== ÉNONCÉ ==
Répondez aux questions suivantes à partir du récit sur la femme de l'aven.
(a) En quelle année Joseph Chabus est-il né ?
(b) Selon la légende, qu'est-ce qu'un berger avait jeté dans l'aven, et où l'objet avait-il resurgi ?
(c) Où Marie Motet est-elle allée déposer ses habits ?

== EXTRAIT CHOISI ==
Histoires vraies de Haute-Provence

La femme de l’aven, par Jean-Pierre

19 octobre 2020

Temps de lecture : 3 minutes

Illustration du texte par Fanny Blanc, parue dans La Provence.

Je vais vous raconter l’histoire pétillante de mon arrière-grand-oncle. Je vais vous situer un peu les lieux. Vous savez que dans Cruis, on avait un très bel aven [appelé l’abîme de Cruis, note de l’éditeur], qui a été bouché depuis, et qui rejoignait soi-disant la Fontaine de Vaucluse. Un berger avait jeté un bâton et il avait resurgi à la Fontaine de Vaucluse. Ça, c’est la légende. L’aven, c’est la vérité.

Mon arrière-grand-oncle s’appelait Joseph Chabus, il est né en 1841 et avait convolé en justes noces avec une certaine Marie Motet. C’était une très belle femme, mais elle avait un petit défaut, elle avait un peu la cuisse légère…

Alors au début tout se passait bien, mais le problème c’est qu’un été, un bel officier de l’armée d’Algérie est venu passer ses congés à Cruis et cette Marie Motet en est tombé follement amoureuse. Elle en a fait son amant pendant l’été et le problème, c’est qu’ils n’ont plus voulu se quitter. Et elle, elle ne savait pas comment annoncer ça à son mari Joseph Chabus.

Croquis de l’aven de Cruis, 1993.

Elle a imaginé un scénario. Elle est allée déposer ses habits au bord de l’aven pour faire croire qu’elle s’était suicidée en se jetant dedans et elle s’est cachée dans sa famille en attendant de pouvoir rejoindre son officier reparti en Algérie.

== DONNÉES FOURNIES ==

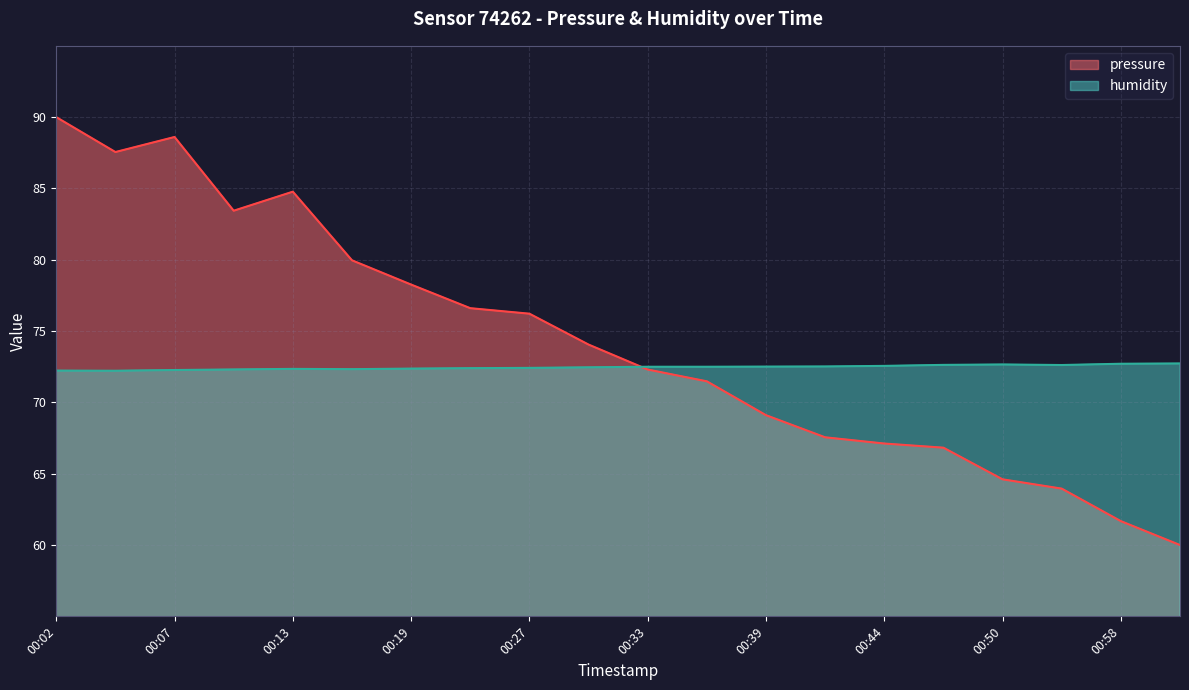

How many interior local valleys does the pressure series have?

2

== RÉSULTAT OBTENU ==
(a) En 1841.
(b) Un bâton, qui avait resurgi à la Fontaine de Vaucluse.
(c) Au bord de l'aven.